Карл опять остановился.
— Какие невесты! Они еще совсем девочки!
— Дорогой мой, Женни уже почти в том возрасте, когда меня начали вывозить в свет. Не так уж далеко ей и до той поры, когда ты заручился моим тайным согласием стать твоей женой, — видно было, что эти сопоставления мать уже давно сделала.
— О время! — сокрушенно воскликнул Маркс. — Действительно. Может быть, у Женни уже есть поклонники? Может быть, она и сама уже о ком-то вздыхает?
— Не думаю. Они же никуда не ходят, и мы никого не можем принять. С кем они видятся?
— Ты упрекаешь меня? — Маркс горестно, покачал головой.
— Нет, я только напоминаю отцу, что его дочери растут.
— Знаешь, Женни, — вдруг сказал Маркс с отчаянием, — я иногда жалею, что у нас дочери, а не сыновья.
— Что ты говоришь! Посмотри, какие они умницы и красавицы!
— Да, да. Ты же знаешь, как я их люблю, но иногда — и теперь все чаще — жалею! С мальчишками нам было бы легче.
Некоторое время они молчали. Мысли каждого были трудными, невеселыми. Потом он, медленно подойдя, коснулся ее руки и сказал:
— Я хочу с тобой посоветоваться, Женни… Я давно уже думаю и вот недавно узнал… недавно узнал… — ему трудно было все сказать прямо и до конца, — узнал, что в одном лондонском железнодорожном бюро есть вакантное место.
Женни сразу все поняла:
— Ты хочешь поступить на службу! О боже, Карл Маркс, философ, революционер, потрясатель основ капиталистического строя, — конторский служащий железнодорожного бюро!

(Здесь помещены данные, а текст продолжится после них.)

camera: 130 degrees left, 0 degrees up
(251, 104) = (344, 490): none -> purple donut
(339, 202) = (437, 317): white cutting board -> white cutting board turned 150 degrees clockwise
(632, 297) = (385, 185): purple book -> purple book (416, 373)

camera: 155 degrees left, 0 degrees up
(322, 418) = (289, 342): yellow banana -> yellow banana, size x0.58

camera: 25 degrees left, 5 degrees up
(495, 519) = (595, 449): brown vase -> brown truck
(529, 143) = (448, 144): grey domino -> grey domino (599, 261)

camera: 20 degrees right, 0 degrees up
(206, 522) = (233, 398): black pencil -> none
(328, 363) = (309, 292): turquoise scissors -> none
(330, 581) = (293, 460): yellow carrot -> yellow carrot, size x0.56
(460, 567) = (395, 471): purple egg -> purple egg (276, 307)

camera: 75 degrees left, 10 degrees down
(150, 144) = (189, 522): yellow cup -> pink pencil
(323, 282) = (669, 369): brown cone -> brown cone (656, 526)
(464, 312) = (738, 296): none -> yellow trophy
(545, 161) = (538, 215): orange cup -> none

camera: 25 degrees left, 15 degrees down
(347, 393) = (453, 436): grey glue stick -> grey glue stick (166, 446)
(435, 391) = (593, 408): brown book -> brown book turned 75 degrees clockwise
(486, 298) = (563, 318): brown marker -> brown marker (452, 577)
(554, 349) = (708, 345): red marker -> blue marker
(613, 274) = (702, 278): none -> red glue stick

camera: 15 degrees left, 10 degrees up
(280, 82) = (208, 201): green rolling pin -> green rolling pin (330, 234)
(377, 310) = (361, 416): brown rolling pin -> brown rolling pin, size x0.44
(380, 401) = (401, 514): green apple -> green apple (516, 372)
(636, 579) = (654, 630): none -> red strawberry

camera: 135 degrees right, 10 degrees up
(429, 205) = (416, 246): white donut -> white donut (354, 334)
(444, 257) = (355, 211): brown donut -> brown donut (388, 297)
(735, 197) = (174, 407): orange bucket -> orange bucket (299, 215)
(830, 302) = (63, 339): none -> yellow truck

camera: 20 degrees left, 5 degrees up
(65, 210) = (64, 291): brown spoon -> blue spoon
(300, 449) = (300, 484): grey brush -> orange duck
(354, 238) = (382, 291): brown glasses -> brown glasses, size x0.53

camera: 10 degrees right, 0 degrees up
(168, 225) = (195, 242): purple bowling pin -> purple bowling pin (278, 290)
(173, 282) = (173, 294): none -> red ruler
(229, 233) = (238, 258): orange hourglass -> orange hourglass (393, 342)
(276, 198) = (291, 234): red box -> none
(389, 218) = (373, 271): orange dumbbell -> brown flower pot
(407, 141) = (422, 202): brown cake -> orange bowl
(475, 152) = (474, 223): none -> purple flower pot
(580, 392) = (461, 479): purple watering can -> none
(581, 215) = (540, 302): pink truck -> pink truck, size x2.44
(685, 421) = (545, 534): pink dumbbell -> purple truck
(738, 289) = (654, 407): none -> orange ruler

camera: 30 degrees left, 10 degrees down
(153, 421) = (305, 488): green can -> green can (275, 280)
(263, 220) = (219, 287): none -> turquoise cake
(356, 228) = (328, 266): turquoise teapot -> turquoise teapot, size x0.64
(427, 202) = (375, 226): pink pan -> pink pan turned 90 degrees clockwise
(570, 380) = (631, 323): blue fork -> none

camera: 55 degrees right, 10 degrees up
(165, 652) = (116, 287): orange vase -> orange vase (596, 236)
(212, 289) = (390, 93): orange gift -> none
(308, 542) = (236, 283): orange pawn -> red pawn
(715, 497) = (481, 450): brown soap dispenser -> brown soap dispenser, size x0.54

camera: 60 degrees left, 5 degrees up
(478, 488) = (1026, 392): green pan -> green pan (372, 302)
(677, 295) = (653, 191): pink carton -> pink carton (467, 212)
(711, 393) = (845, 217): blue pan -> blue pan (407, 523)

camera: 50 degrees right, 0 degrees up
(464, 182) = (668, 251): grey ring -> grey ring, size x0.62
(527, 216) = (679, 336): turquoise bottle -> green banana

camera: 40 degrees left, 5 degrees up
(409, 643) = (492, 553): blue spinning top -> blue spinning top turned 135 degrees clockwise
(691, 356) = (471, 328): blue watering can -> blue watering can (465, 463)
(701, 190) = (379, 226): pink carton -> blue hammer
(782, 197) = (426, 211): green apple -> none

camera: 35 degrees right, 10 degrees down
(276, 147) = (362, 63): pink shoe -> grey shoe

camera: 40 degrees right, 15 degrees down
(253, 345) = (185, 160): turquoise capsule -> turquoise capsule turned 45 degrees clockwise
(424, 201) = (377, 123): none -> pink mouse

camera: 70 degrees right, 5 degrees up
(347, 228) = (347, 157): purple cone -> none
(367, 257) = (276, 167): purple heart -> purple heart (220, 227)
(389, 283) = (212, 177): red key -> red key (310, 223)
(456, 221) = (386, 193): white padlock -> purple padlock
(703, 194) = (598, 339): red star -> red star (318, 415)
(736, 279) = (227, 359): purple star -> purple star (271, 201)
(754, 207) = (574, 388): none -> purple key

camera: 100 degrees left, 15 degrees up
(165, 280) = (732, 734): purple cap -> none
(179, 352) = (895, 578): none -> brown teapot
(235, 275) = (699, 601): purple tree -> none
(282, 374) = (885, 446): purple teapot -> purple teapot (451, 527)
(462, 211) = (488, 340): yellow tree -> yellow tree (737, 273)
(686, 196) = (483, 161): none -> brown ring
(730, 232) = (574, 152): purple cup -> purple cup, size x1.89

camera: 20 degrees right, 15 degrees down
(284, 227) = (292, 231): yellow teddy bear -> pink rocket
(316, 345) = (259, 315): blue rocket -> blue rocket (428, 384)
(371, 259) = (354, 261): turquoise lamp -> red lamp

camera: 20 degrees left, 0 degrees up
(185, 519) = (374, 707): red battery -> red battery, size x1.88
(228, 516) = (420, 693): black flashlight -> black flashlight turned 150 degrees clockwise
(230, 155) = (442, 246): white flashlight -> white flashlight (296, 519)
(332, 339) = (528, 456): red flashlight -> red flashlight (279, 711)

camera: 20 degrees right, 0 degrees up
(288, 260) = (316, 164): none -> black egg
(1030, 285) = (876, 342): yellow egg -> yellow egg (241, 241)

— Ну что делать, Женни, дорогая! Я был там…
— Уже? — усмехнулась она.
— Говорил с владельцем, очень милым молодым человеком. — На самом деле это был наглый, лощеный, рано облысевший хлыщ, который в течение всего разговора с великой завистью взирал на роскошную, уже полуседую львиную гриву Маркса. — Он попросил зайти на этой неделе, он должен будет кое о чем расспросить меня…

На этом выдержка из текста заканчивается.